Стащив ватные штаны, Филиппыч любовно погладил огромную и не лишённую привлекательности жопень малярши. Её вопли с той стороны смолкли, выдавая тревогу ожидания. Видимо не выдержав, малярша громко пёрнула от страха. Филиппыч не спеша стащил свои брезентовые штаны и белые подштанники. Ласково поглаживая бёдра тёти Маши, он стал ритмично двигаться в такт с работающим неподалёку копром. Наше немое охуение, прервал вначале вопль малярши с той стороны переборки, а затем удовлетворённое кряхтение Филиппыча. Следующий, сказал он и подтолкнул газорезчика Серёгу, подтягивая штаны. С другой стороны вновь донеслись вопли малярши и крики товарок, тянущих её за руки. Выбившись из сил, женщины за переборкой и внутри неё уже совсем не сопротивлялись дяде Толе. Судя по румянцу на заднице, тётя Маша стала получать удовольствие, ибо как все знали, бригадир-то её точно поёбывал. Внезапно настала моя очередь.
В торжественной тишине, только слышались приглушённые голоса охрипших женщин, я подошёл к тёте Маше, вернее её заднему фасаду. Глядя на обспусканные мудяные волосья малярши и памятуя о рассказах Филиппыча, живописавших где, сколько раз и что он мотал на винт, я обратил внимание несколько выше. Для того времени, это было верхом гламура. Один раз мне удалось посмотреть порнуху на единственном в группе видаке. После чего стучался в ванну, пока оттуда не выскочил хозяин видака с очень довольным лицом. Пока я зверски дрочил, в дверь стучал очередной зритель. Поэтому, технику исполнения известную мне по видеокурсу, я решил применить в исследовательских целях. Плюнув на очко, сжавшееся при этом, я своими подозрительными действиями заставил женщин вновь замолчать. Дорого дал бы, чтоб видеть лицо малярши. Но, судя по трем коротким, но мощным пукам, в душе её поселилось смятение. Хуй давно истёкся смазкой, поэтому, осторожно прицелившись, я на всю длину засадил ей. Вопль ебомой сотряс судно. Её товарки снова стали тащить за руки, но мои крепкие, пусть худые ладони держали крепко. А хуй, не в пример худощавому телу, всем немалым диаметром ебал маляршу в жопу.
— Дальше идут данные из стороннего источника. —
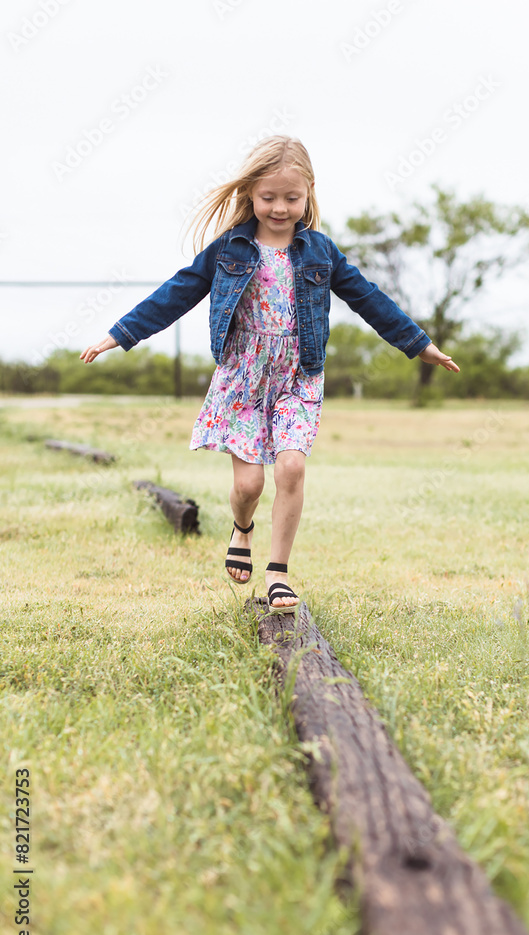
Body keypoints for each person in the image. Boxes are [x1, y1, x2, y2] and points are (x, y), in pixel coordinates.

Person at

Несколько необычно, было ебаться, видя вместо объекта ебли стальную стенку с надписью «Северный флот 85», однако приятно. Каждым воплем, каждым движением, я мстил за обидные слова тёте Маше. Она извивалась в моих руках как пожарный брансбойт, но из этих лап ещё никто не вырывался. Когда я достал багровый член и кончил ей на спину, как учил буржуинский фильм, она уже просто висела в проёме. Застегнув штаны, я двинулся вслед за отходившими на заранее подготовленные позиции одноебчанами. Филиппыч, обернувшись понимающе кивнул. Мы быстро добрались до раздевалки. Переодевшись, пока не начнётся кипеж, отряд удалился через пролом в заборе.
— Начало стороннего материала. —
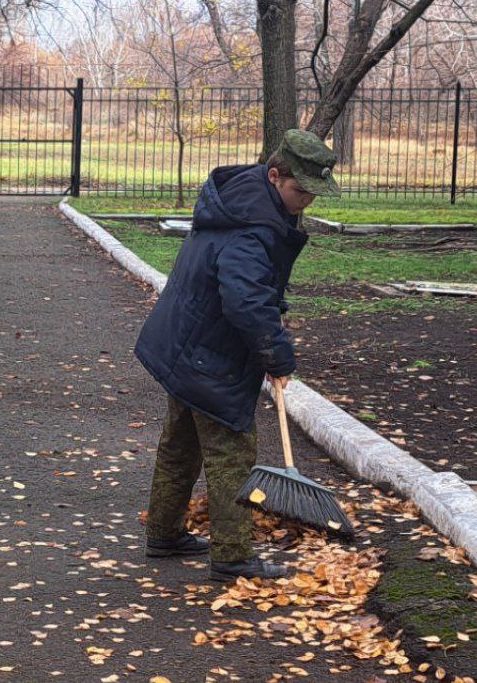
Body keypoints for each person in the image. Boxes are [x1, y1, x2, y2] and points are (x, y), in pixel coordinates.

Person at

На следующий день тётя Маша никого не обзывала, только всхлипывая, тихо красила переборки. Бабы, доселе живые на язык тоже поумолкли. Через проёмы больше не лазили вообще. Бригадир видать что-то прослышал, пытался выспрашивать, но потом отстал. Однако, память народная, сохранила для потомков сию историю почти в первозданном виде. Поэтому, как говориться в легенде, не гуляйте через монтажные проёмы на кораблях, особенно в вечернее время, когда силы зла особенно сильны.